Funding for ‘Space Force’ Fails to Make Defense Budget Bill
Funding for ‘Space Force’ Fails to Make Defense Budget Bill
It looks as though Congress has put the brakes on President Trump’s sixth military branch, the “Space Force.”
Funding for the project was left out of the $716 billion defense budget for fiscal 2019, which begins October 1st. The president has repeatedly called for a Space Force as a new military branch that would be “separate but equal” to the Army, Navy, Air Force, Marine Corps and Coast Guard, similar to the way the Marine Corps is part of the Navy.
While it is not clear how this will be paid for, Defense Department leaders are reportedly beginning to create three of the four elements of the Space Force in coming months: a new combatant command for space, a new joint agency to buy satellites for the military, and a new warfighting community that draws space operators from all service branches.

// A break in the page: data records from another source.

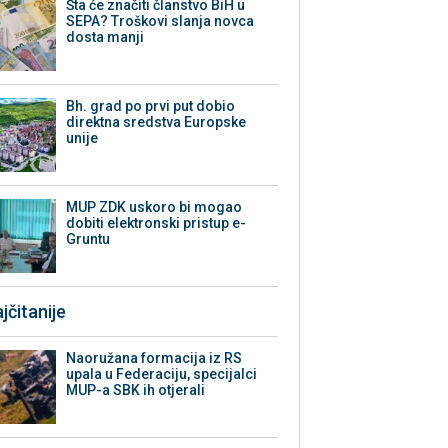
Šta će značiti članstvo BiH u
SEPA? Troškovi slanja novca
dosta manji
Bh. grad po prvi put dobio
direktna sredstva Europske
unije
MUP ZDK uskoro bi mogao
dobiti elektronski pristup e-
Gruntu
jčitanije
Naoružana formacija iz RS
upala u Federaciju, specijalci
MUP-a SBK ih otjerali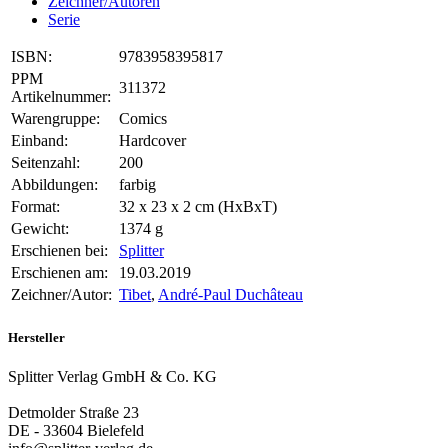
Zeichner/Autoren
Serie
ISBN:
9783958395817
PPM
311372
Artikelnummer:
Warengruppe:
Comics
Einband:
Hardcover
Seitenzahl:
200
Abbildungen:
farbig
Format:
32 x 23 x 2 cm (HxBxT)
Gewicht:
1374 g
Erschienen bei:
Splitter
Erschienen am:
19.03.2019
Zeichner/Autor:
Tibet
,
André-Paul Duchâteau
Hersteller
Splitter Verlag GmbH & Co. KG
Detmolder Straße 23
DE - 33604 Bielefeld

But the forth component of the Space Force, which involves creating a whole new military branch with services like financial management and facilities construction, requires congressional approval.

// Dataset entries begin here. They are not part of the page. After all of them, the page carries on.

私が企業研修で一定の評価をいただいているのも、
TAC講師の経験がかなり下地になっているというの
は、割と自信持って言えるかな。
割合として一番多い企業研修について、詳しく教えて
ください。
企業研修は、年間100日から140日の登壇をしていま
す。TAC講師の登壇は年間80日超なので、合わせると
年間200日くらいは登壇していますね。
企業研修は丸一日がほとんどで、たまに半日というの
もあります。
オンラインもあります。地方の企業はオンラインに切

According to Defense Department spokesman Jamie Davis, an official report laying the groundwork for what a Space Force would look like is due to Congress shortly.
“I’m opposed to [creating a sixth branch],” Sen. James Inhofe of Oklahoma, the number-two Republican on the Armed Services Committee, said Wednesday. “I know the president has strong feelings. I think we can do that without a new branch.”
A bipartisan majority of the House signaled its support for the Air Force to continue to fulfill space duties. Close watchers of the debate see a determined push by the White House to fulfill the president’s demands
Press Secretary Sarah Huckabee Sanders told reporters that the White House was “continuing to work with the Department of Defense to figure out the best way forward, something the president feels strongly about.”